Key Points to Remember

The following is the summary of the current robust evidence reflecting the adaptation of the musculoskeletal system to space flight:

  1. 1.

    Muscle and bone atrophy without sufficient exercise.

  2. 2.

    Muscle strength declines and the muscle tires much earlier in work.

  3. 3.

    Bone loss may cause osteoporosis, which means that there has been a bone fracture or that the risk of a bone fracture is high.

  4. 4.

    Most of the atrophy during space flight occurs in the gravity-dependent torso and lower limbs.

  5. 5.

    Skeleton size and strength in the adult animal is due to both direct gravitation forces generated during exercise and separate forces of muscle contracting (pulling) on the bone through the ligaments and tendons at the insertion sites at the bone and muscle junction.

  6. 6.

    Nutrition is very important in maintaining the ability to exercise effectively and to stay in good physical conditioning.

  7. 7.

    Bone loss is prevented on Earth with drugs that reduce bone breakdown.
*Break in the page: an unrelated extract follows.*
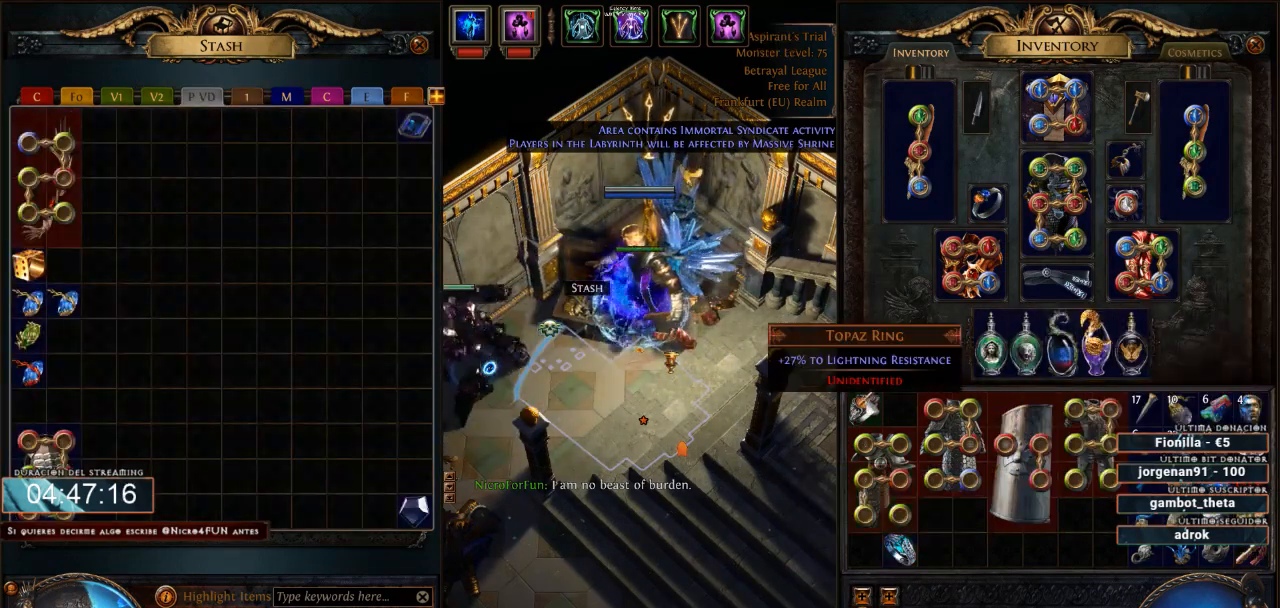
{"keys": [], "mouse": [], "events": [[133, "mouse_left", "down"], [200, "mouse_left", "up"], [433, "shift", "up"]]}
Preliminary research in space indicates that the same drugs are effective in microgravity when combined with aerobic and resistive physical training.

  8. 8.

    Medical concerns for the consequences of musculoskeletal atrophy in space flight include pathological levels of potassium or calcium in the blood, which can cause cardiac arrhythmias or neurological problems and renal problems such as kidney failure or kidney stones.

  9. 9.

    Muscle size and strength returns to normal with rehabilitation (if necessary) on Earth.

  10. 10.

    The knowledge base on the bone strength recovery after space flight is inconclusive and requires additional investigations.